▶ [Items]:

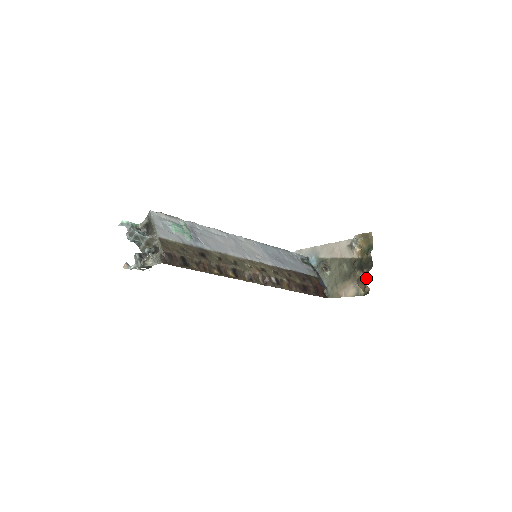
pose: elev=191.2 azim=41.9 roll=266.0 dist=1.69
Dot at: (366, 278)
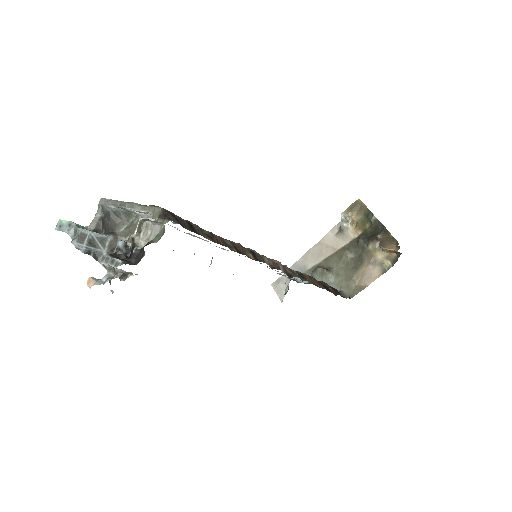
Dot at: (390, 236)
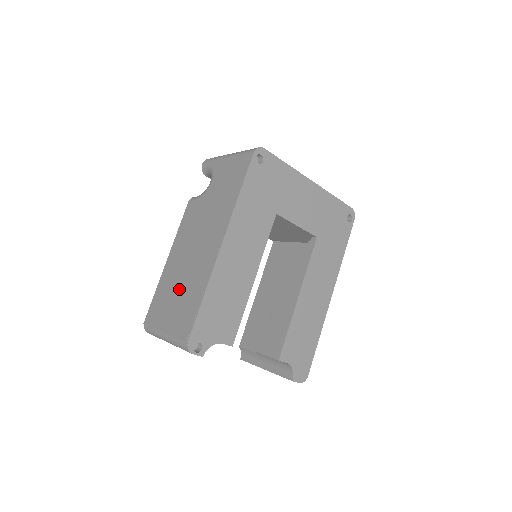
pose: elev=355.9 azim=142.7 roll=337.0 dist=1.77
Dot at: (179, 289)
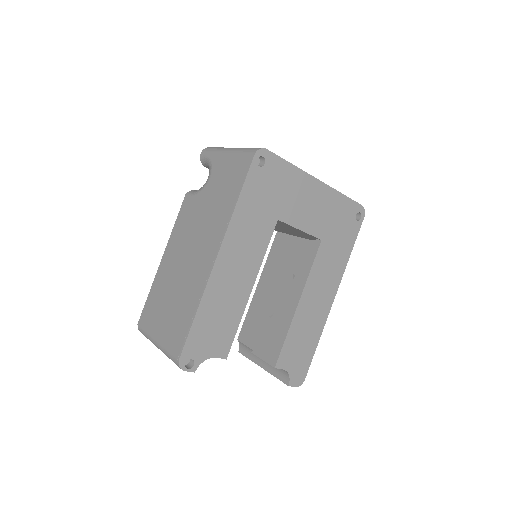
Dot at: (172, 297)
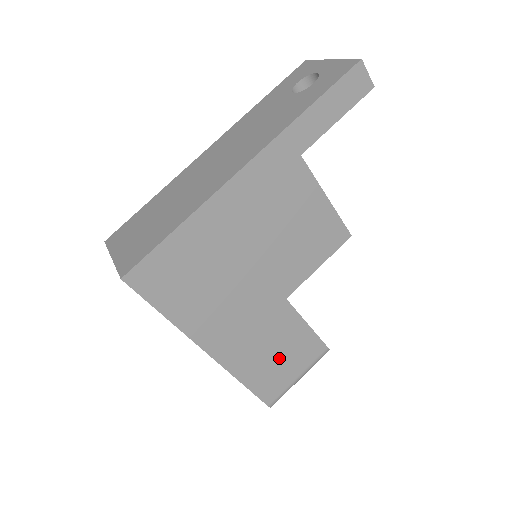
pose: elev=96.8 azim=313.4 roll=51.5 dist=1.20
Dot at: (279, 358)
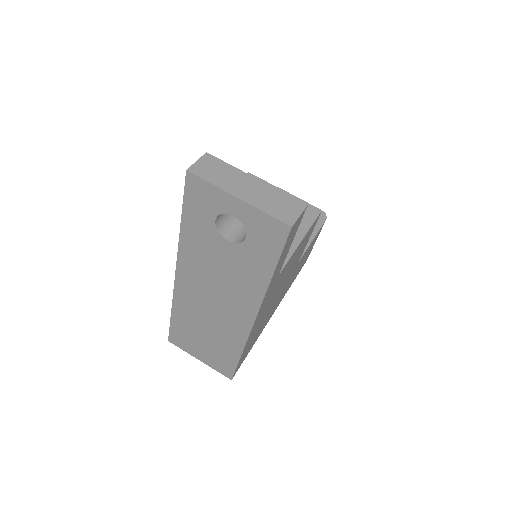
Dot at: (304, 259)
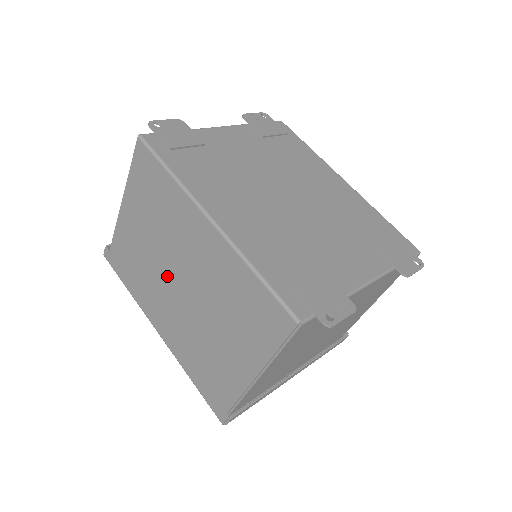
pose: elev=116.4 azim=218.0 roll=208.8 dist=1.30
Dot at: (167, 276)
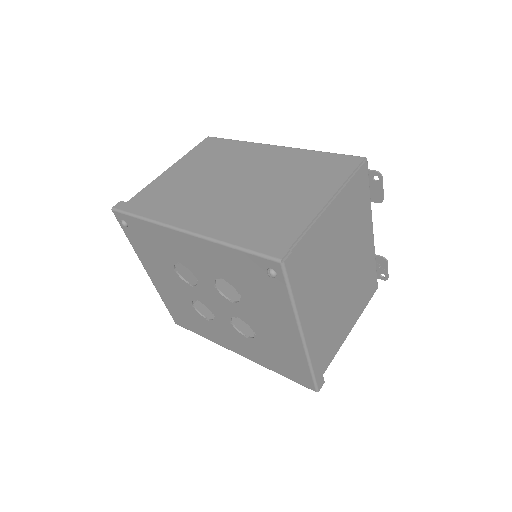
Dot at: (215, 188)
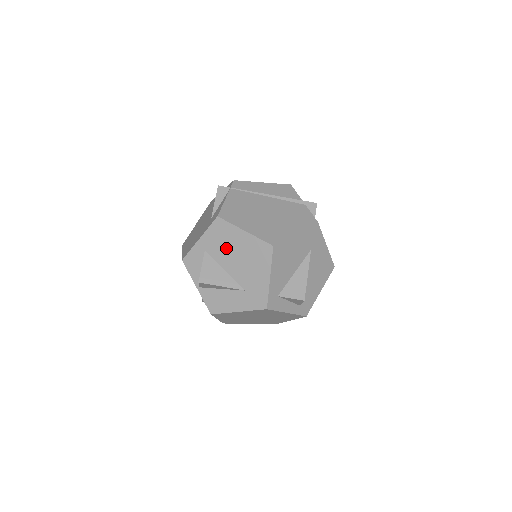
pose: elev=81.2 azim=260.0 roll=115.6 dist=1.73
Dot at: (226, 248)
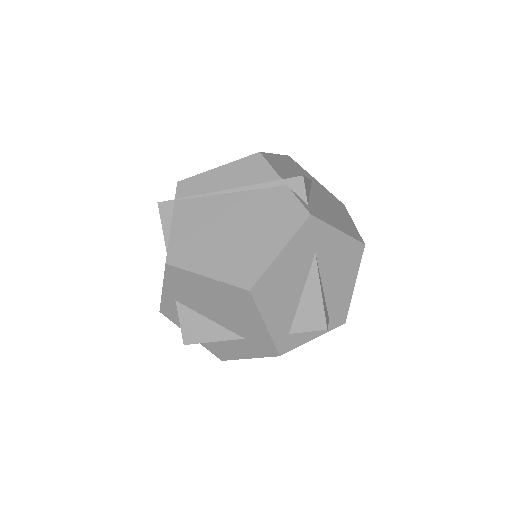
Dot at: (196, 297)
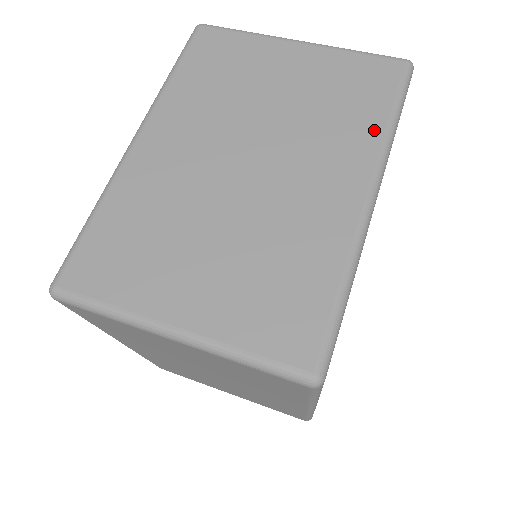
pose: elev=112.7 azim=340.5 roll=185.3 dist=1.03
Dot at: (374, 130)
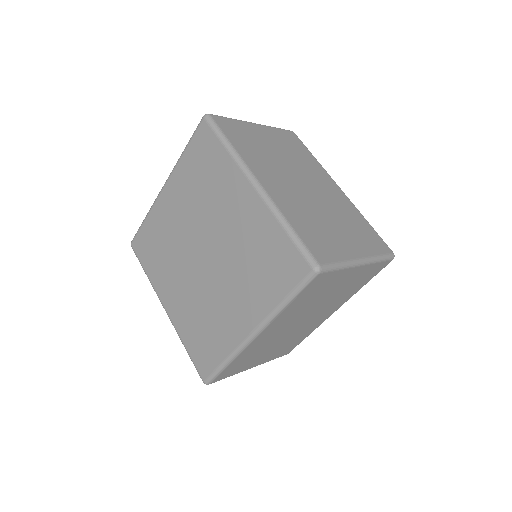
Dot at: (316, 162)
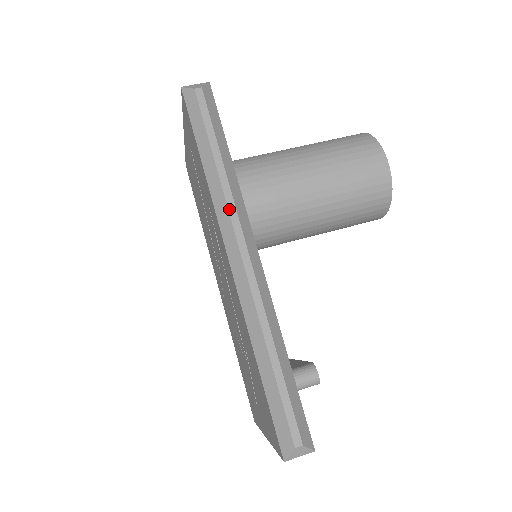
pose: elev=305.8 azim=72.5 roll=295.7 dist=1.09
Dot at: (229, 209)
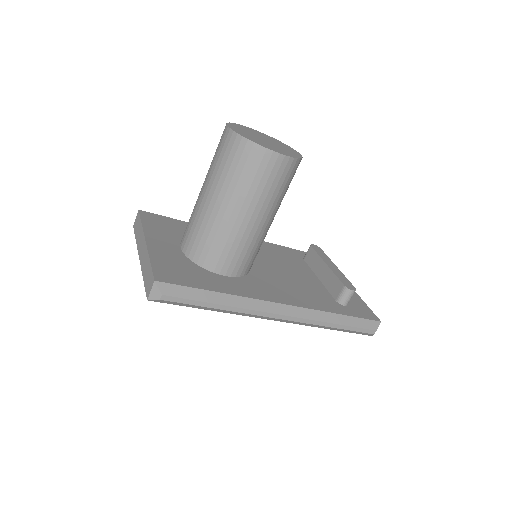
Dot at: (251, 314)
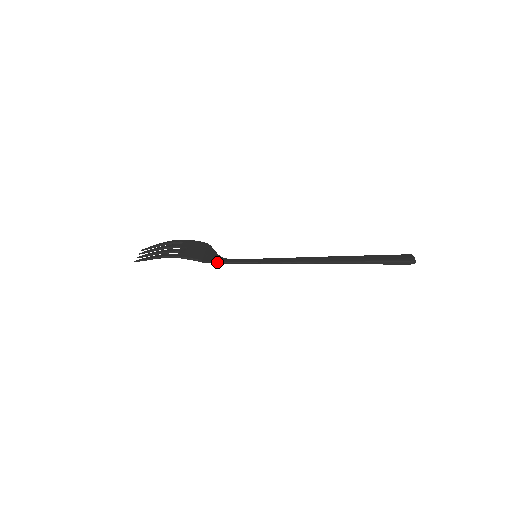
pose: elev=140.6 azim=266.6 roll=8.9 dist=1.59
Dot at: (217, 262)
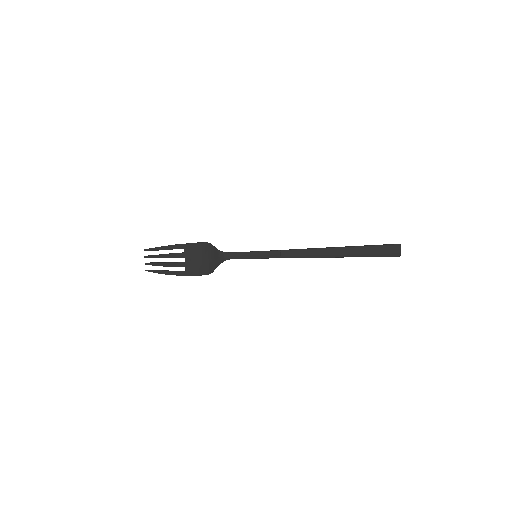
Dot at: occluded
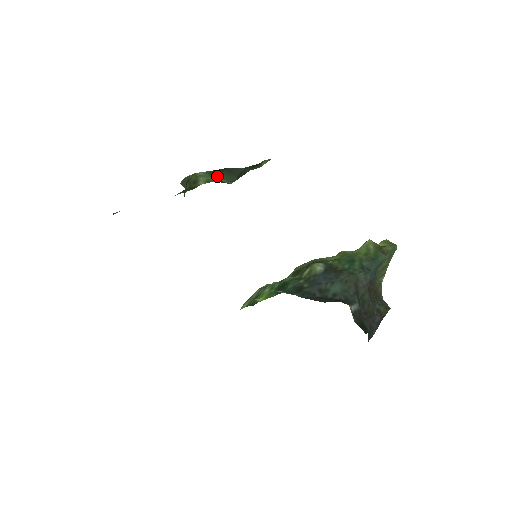
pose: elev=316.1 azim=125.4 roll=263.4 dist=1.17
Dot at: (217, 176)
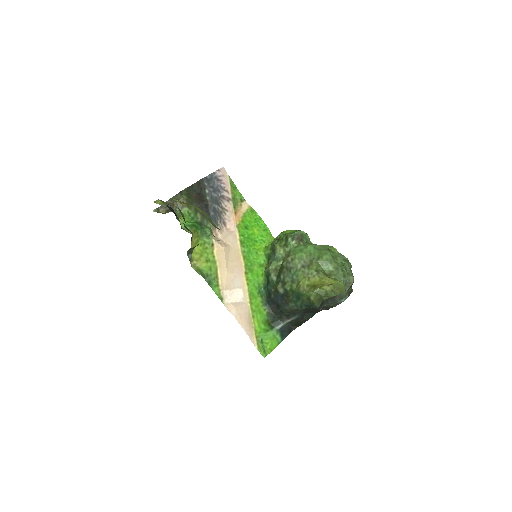
Dot at: occluded
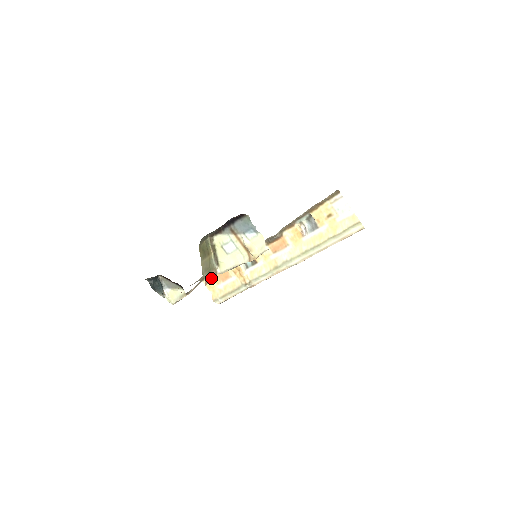
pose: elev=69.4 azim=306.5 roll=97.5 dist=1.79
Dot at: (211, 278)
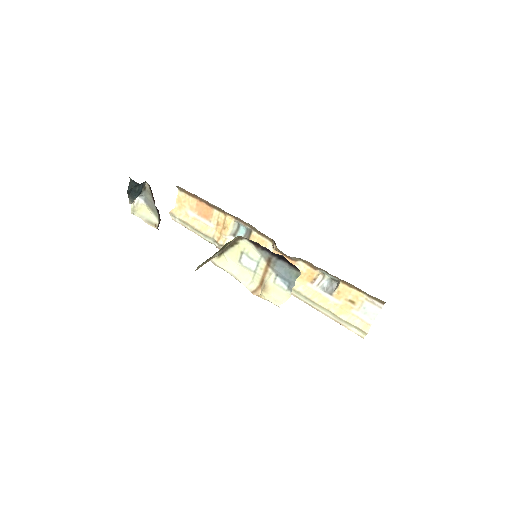
Dot at: occluded
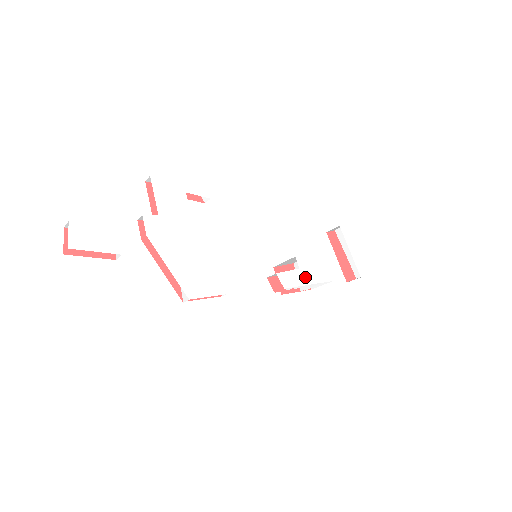
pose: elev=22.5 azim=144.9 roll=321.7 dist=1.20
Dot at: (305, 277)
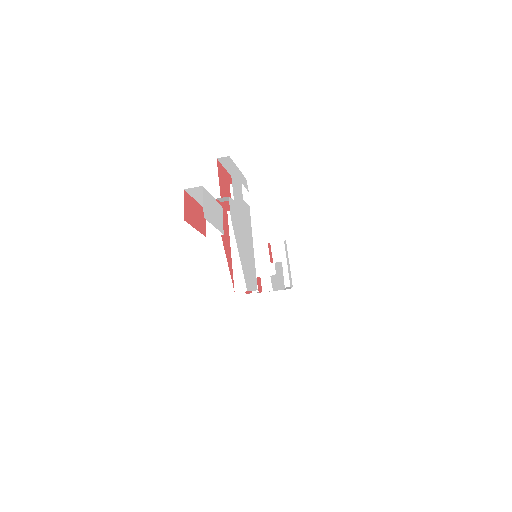
Dot at: (278, 283)
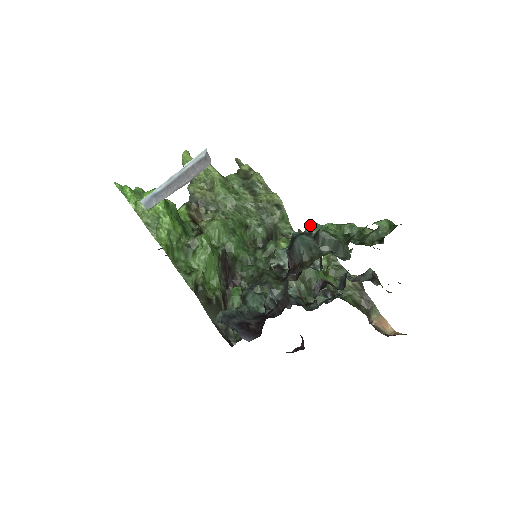
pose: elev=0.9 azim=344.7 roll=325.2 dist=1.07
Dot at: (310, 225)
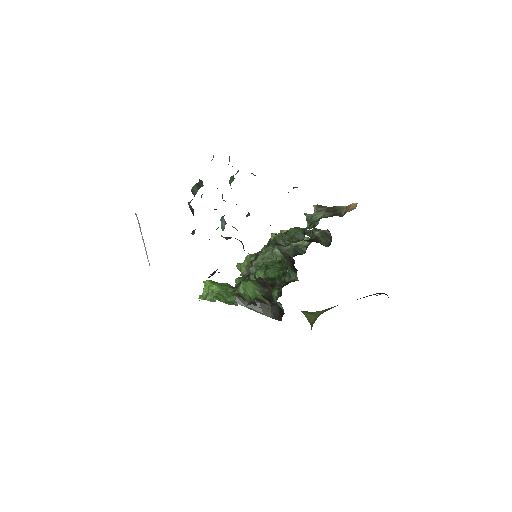
Dot at: occluded
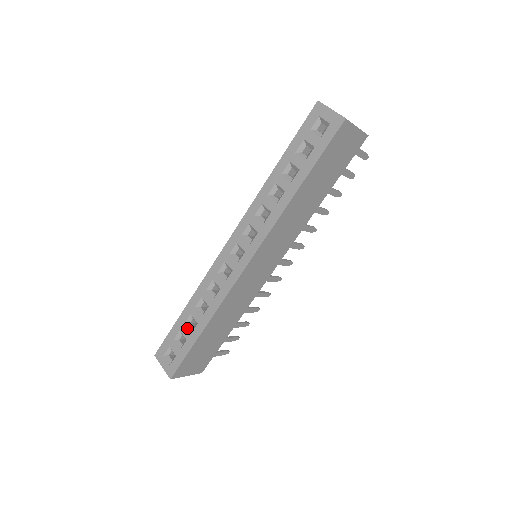
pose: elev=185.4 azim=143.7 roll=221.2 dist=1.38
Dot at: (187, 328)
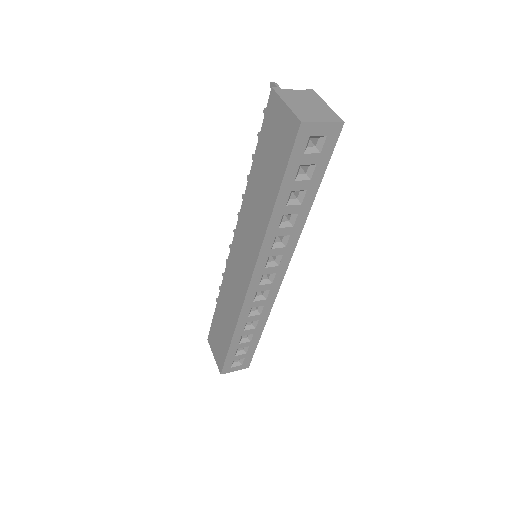
Dot at: (244, 343)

▶ [Given problem]:
Copy out every line of the entries above word for word, but leave out the pictures.

▶ [Correct answer]:
pose: elev=191.2 azim=41.9 roll=266.0 dist=1.69
Dot at: (366, 278)
Dot at: (390, 236)
pose: elev=355.9 azim=142.7 roll=337.0 dist=1.77
Dot at: (179, 289)
Dot at: (172, 297)
pose: elev=96.8 azim=313.4 roll=51.5 dist=1.20
Dot at: (279, 358)
Dot at: (304, 259)
pose: elev=116.4 azim=218.0 roll=208.8 dist=1.30
Dot at: (167, 276)
Dot at: (215, 188)
pose: elev=81.2 azim=260.0 roll=115.6 dist=1.73
Dot at: (226, 248)
Dot at: (196, 297)
pose: elev=112.7 azim=340.5 roll=185.3 dist=1.03
Dot at: (374, 130)
Dot at: (316, 162)
pose: elev=305.8 azim=72.5 roll=295.7 dist=1.09
Dot at: (229, 209)
Dot at: (251, 314)
pose: elev=140.6 azim=266.6 roll=8.9 dist=1.59
Dot at: (217, 262)
Dot at: occluded
pose: elev=316.1 azim=125.4 roll=263.4 dist=1.17
Dot at: (217, 176)
Dot at: occluded
pose: elev=69.4 azim=306.5 roll=97.5 dist=1.79
Dot at: (211, 278)
Dot at: occluded
pose: elev=22.5 azim=144.9 roll=321.7 dist=1.20
Dot at: (305, 277)
Dot at: (278, 283)
pose: elev=0.9 azim=344.7 roll=325.2 dist=1.07
Dot at: (310, 225)
Dot at: occluded
pose: elev=185.4 azim=143.7 roll=221.2 dist=1.38
Dot at: (187, 328)
Dot at: (244, 343)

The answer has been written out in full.